* Texto fuente:

Las boyas naranja se extienden por unos 300 metros. Están diseñadas para girar si alguien trata de asirse a ellas y, a cada lado, tienen unos discos metálicos dentados. En las últimas semanas, dos cuerpos han sido hallados en el sector.
La familia de Wilfredo Riera, un venezolano de 26 años, cruza el río con más de una decena de migrantes, lejos de las boyas. “Nos habían contado [de las boyas] pero nos dijeron que no marcaba todo el territorio, que sí había por donde acceder”, dice.
Les toma unos diez minutos ir de una orilla a otra. Luego se topan con una barrera interminable de alambres de afiladas púas. Encuentran un punto vulnerable y pasan.
“Queremos entregarnos”
“Queremos entregarnos”, dice Wilfredo. Pero aún no hay guardias. Solo se oye el leve chillido de las lagartijas escondidas entre la vegetación ribereña. Un viento caliente sopla.

* Tareas a realizar:
1) Reproduce al pie de la letra el pasaje del texto sobre el cruce del río que comienza con "La familia de" y continúa hasta "vulnerable y pasan.".
2) Según el texto sobre el cruce del río, ¿cuánto tiempo tarda el grupo en ir de una orilla a la otra?
3) Prolonga el texto sobre el cruce del río a partir de su última oración.
Las entradas constituyen un material aparte, sin relación con el texto sobre el cruce del río.

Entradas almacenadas
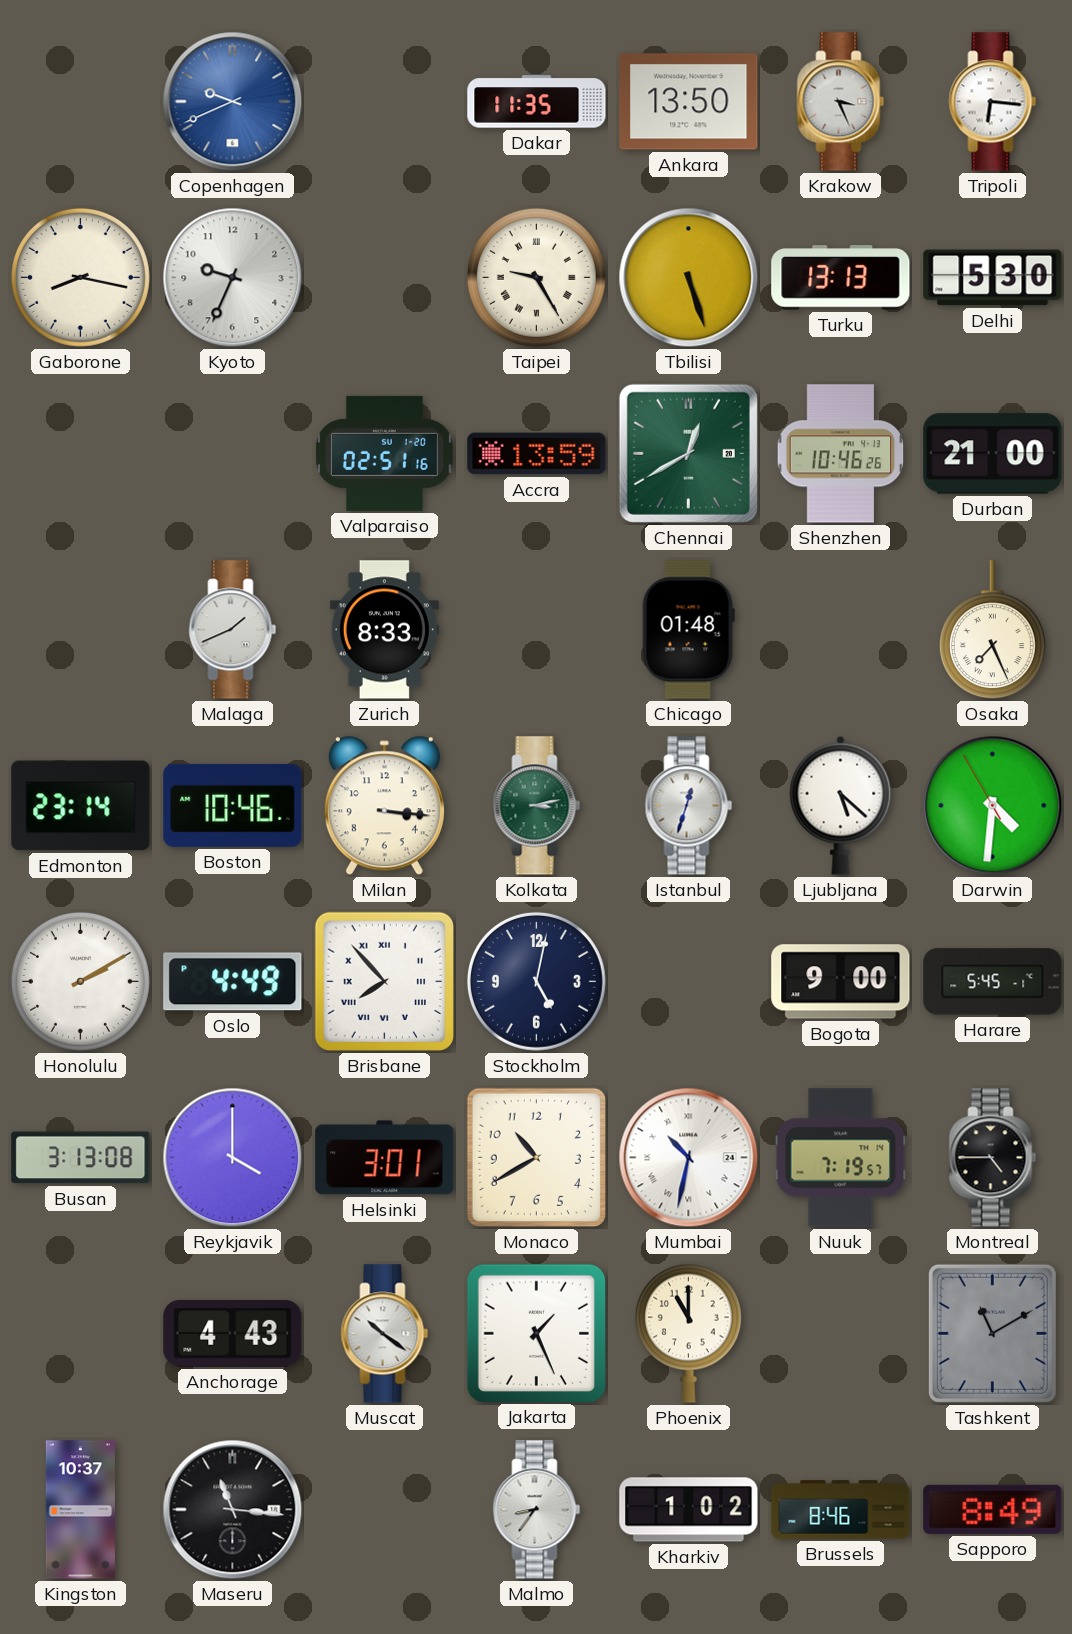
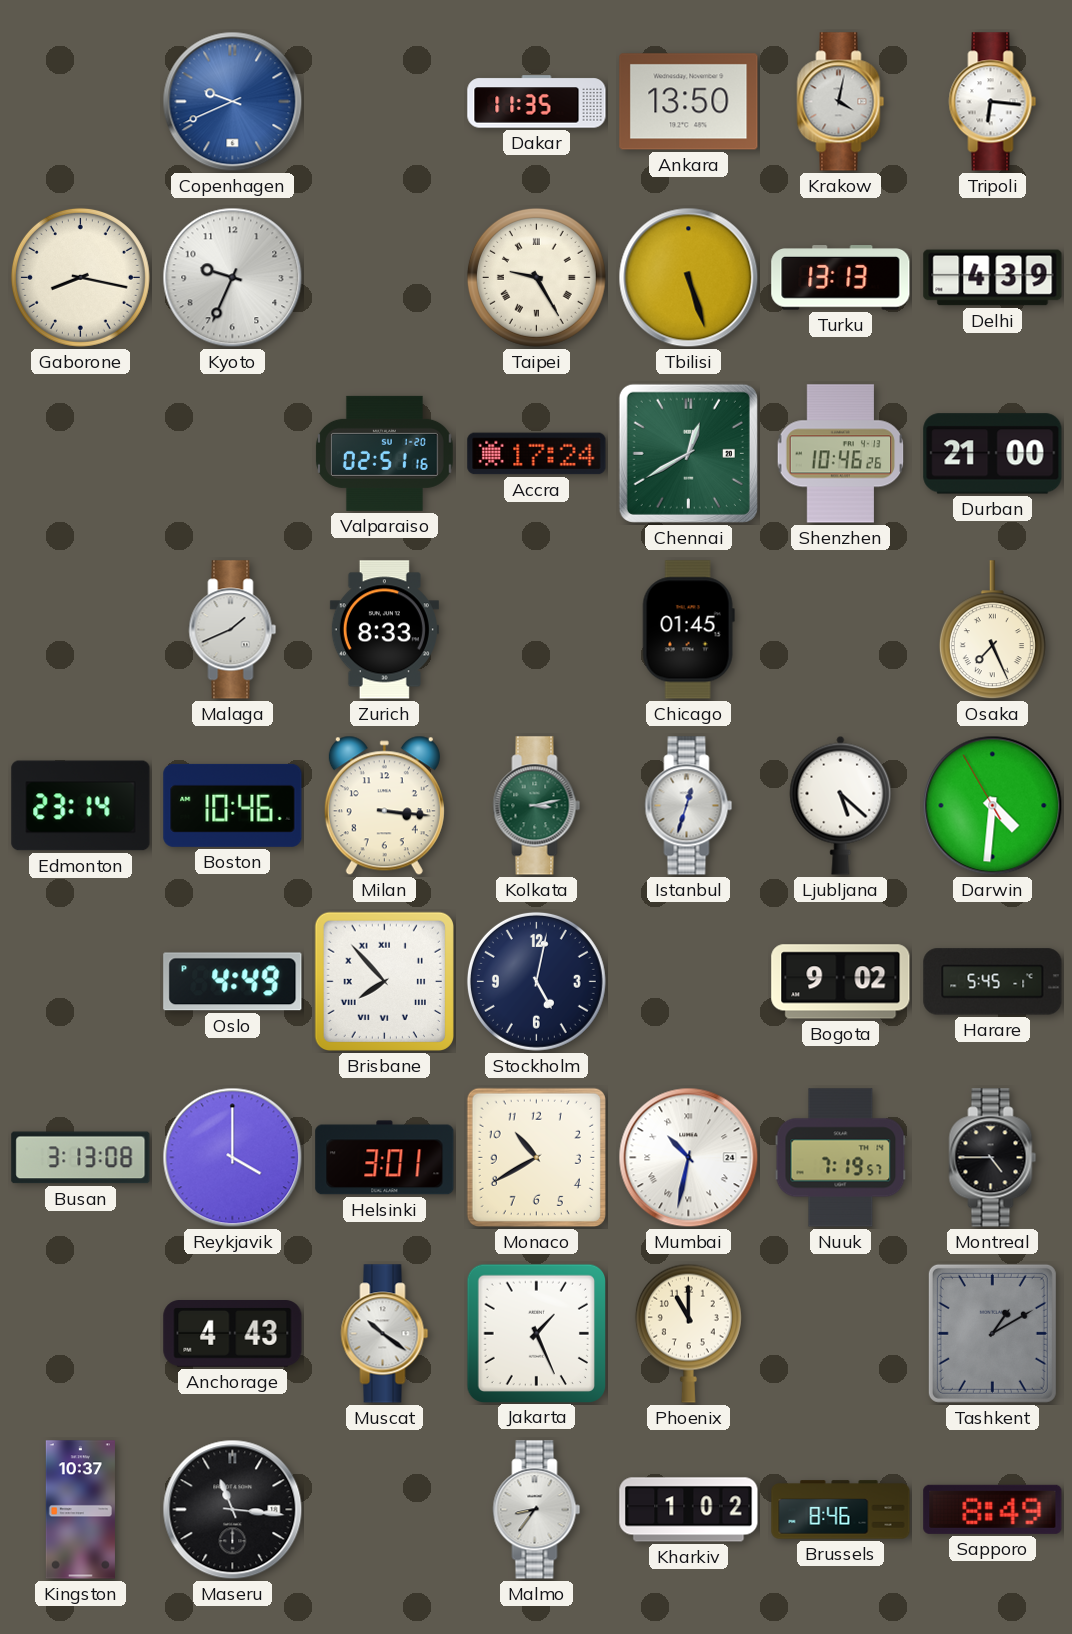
Krakow: 3:26 -> 4:02
Delhi: 5:30 -> 4:39
Accra: 13:59 -> 17:24
Chicago: 01:48 -> 01:45
Honolulu: 2:10 -> none
Bogota: 9:00 -> 9:02
Tashkent: 11:10 -> 1:10
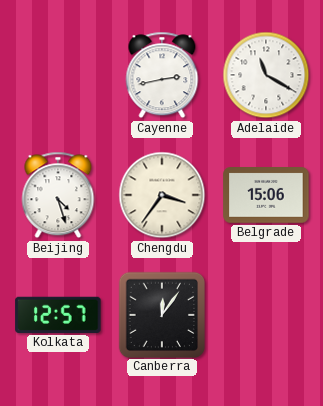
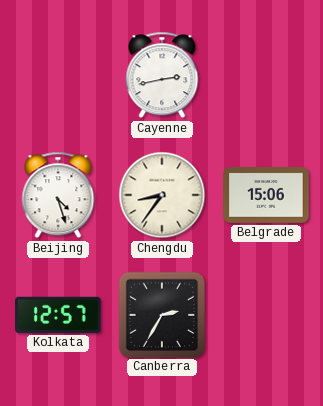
Adelaide: 11:20 -> none
Chengdu: 3:36 -> 8:36
Canberra: 12:06 -> 2:35
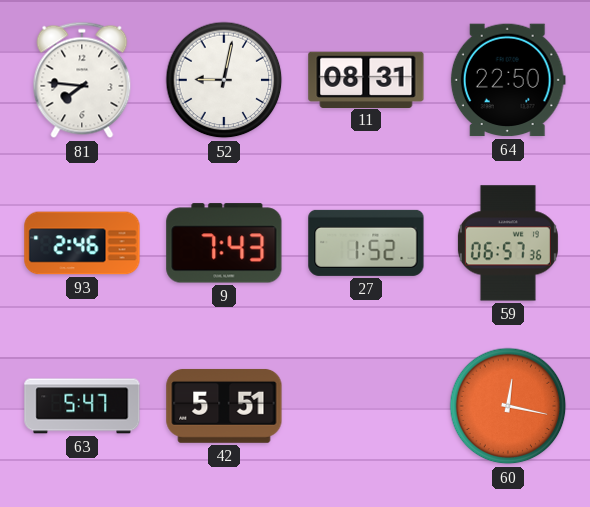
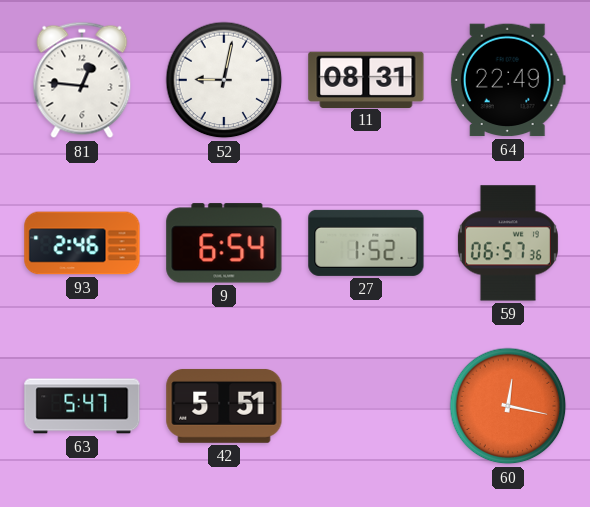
81: 7:46 -> 12:46
64: 22:50 -> 22:49
9: 7:43 -> 6:54
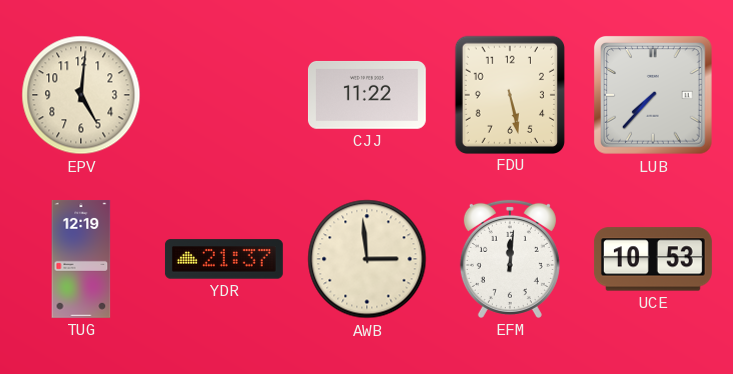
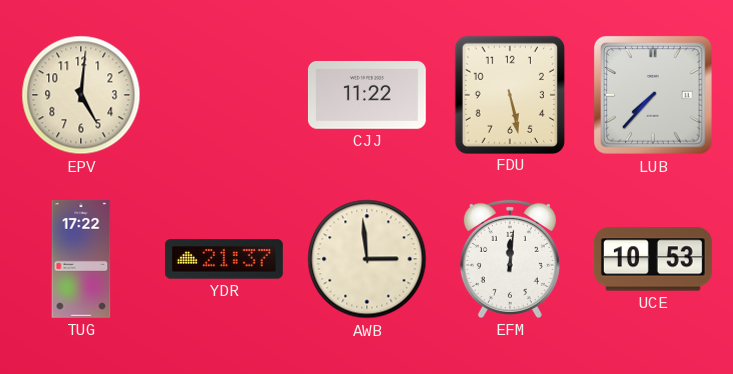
TUG: 12:19 -> 17:22
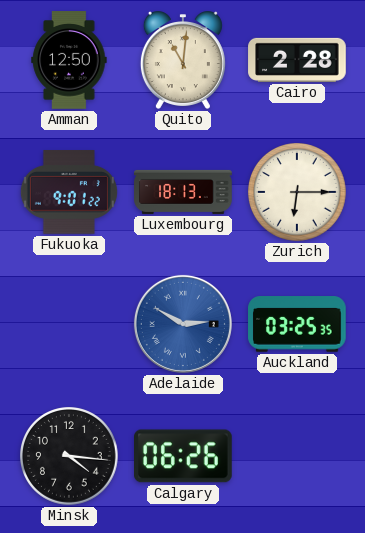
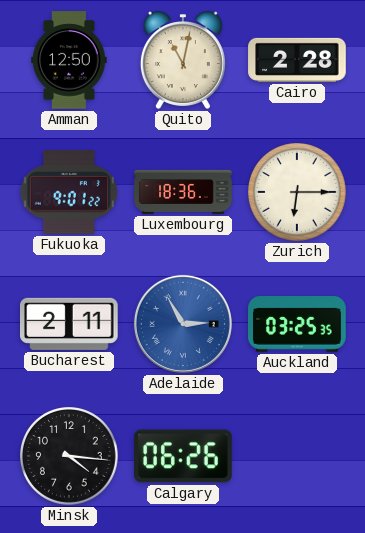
Quito: 11:01 -> 11:02
Luxembourg: 18:13 -> 18:36
Bucharest: none -> 2:11
Adelaide: 2:50 -> 2:55
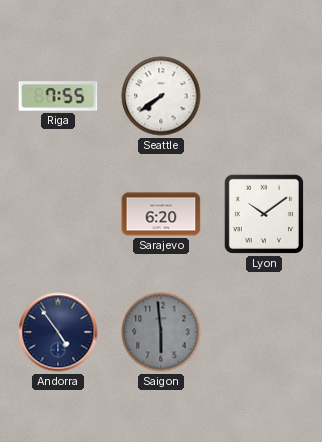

* Respuestas del ejercicio:
1)
La familia de Wilfredo Riera, un venezolano de 26 años, cruza el río con más de una decena de migrantes, lejos de las boyas. “Nos habían contado [de las boyas] pero nos dijeron que no marcaba todo el territorio, que sí había por donde acceder”, dice.
Les toma unos diez minutos ir de una orilla a otra. Luego se topan con una barrera interminable de alambres de afiladas púas. Encuentran un punto vulnerable y pasan.

2) Unos diez minutos.

3)
Frente a ellos, aún hay una cerca de unos tres metros de alto, también con alambres de púas, que los migrantes cubren con sus ropas para poder pasar al otro lado.
Subida en la cerca, Nataly Barrionuevo, de 39 años, espera que su esposo Wilfredo le alcance a sus hijos. Yeiden, de dos años, y Nicolás, de 7. Algunos terminan con los pantalones rasgados por los alambres, pero ya están en Estados Unidos.
Nataly, ecuatoriana, vivía con Wilfredo y sus hijos en Ecuador. Salieron de allí hace mes y medio, en busca de trabajo y mejores condiciones de vida, y en su camino cruzaron la selva del Darién, de Colombia a Panamá.
Una camioneta de la policía de fronteras llega, levantando polvo. En español, un oficial les pide que muestren sus documentos.
Cachean solo a los hombres y colocan a todos en un vehículo, rumbo a un centro de detención. Allí evaluarán si es viable acoger a trámite su pedido de asilo. Si es así, ingresarán temporalmente al país, hasta que un juez vea su caso. Si no, serán deportados.
“Queremos trabajar, hacer un futuro para ellos”, dice Nataly, mientras señala a sus pequeños, antes de que su voz se quiebre.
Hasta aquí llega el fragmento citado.